Collaboratively Self-supervised Video Representation Learning for Action Recognition

Jie Zhang,Zhifan Wan,Lanqing Hu,Stephen Lin,Shuzhe Wu,Shiguang Shan
2024-01-15
Abstract:Considering the close connection between action recognition and human pose estimation, we design a Collaboratively Self-supervised Video Representation (CSVR) learning framework specific to action recognition by jointly considering generative pose prediction and discriminative context matching as pretext tasks. Specifically, our CSVR consists of three branches: a generative pose prediction branch, a discriminative context matching branch, and a video generating branch. Among them, the first one encodes dynamic motion feature by utilizing Conditional-GAN to predict the human poses of future frames, and the second branch extracts static context features by pulling the representations of clips and compressed key frames from the same video together while pushing apart the pairs from different videos. The third branch is designed to recover the current video frames and predict the future ones, for the purpose of collaboratively improving dynamic motion features and static context features. Extensive experiments demonstrate that our method achieves state-of-the-art performance on the UCF101 and HMDB51 datasets.

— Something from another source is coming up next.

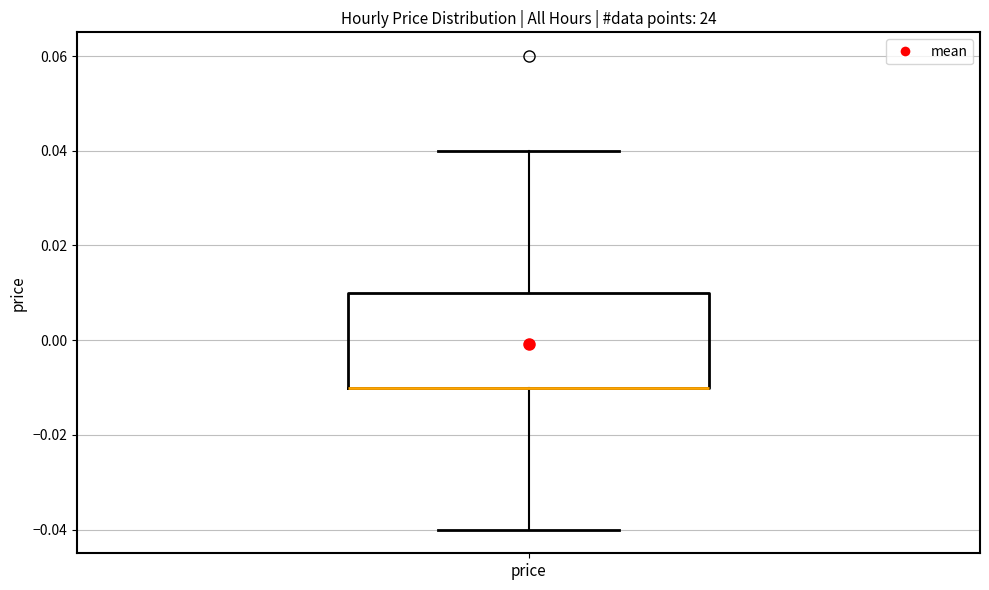

Read this box plot against the y-axis: the position of the median line, the range covered by the box, and the ends of both whiskers. The values are not printed on the chart, so give them approximately, as read against the axis.

median -0.01 (drawn on the box's lower edge), box -0.01 to 0.01, whiskers -0.04 to 0.04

Computer Vision and Pattern Recognition
What problem does this paper attempt to address?
The problem that this paper attempts to solve is how to effectively perform action recognition without a large amount of labeled data. Specifically, the paper proposes a framework named Collaboratively Self - supervised Video Representation (CSVR), aiming to improve the performance of action recognition by jointly learning dynamic motion features and static context features. This method particularly focuses on using human pose prediction and context matching as pre - training tasks to generate more comprehensive video representations, thereby achieving better performance in downstream tasks. The main contributions of the paper include: 1. Proposing a novel framework, CSVR, which simultaneously learns dynamic motion features and static context features through three branches, namely the generative pose prediction branch, the discriminative context - matching branch, and the collaborative video generation branch. 2. Designing a generative pose prediction branch, which predicts future poses from the current pose sequence through a Conditional Generative Adversarial Network (CGAN), effectively extracting dynamic motion features. 3. Through the elaborately - designed collaborative video generation branch, achieving the joint optimization of dynamic motion features and static context features, thus providing a more comprehensive representation for downstream action - understanding tasks. Through these innovations, CSVR has achieved state - of - the - art performance on the UCF101 and HMDB51 datasets, proving its effectiveness in the field of action recognition.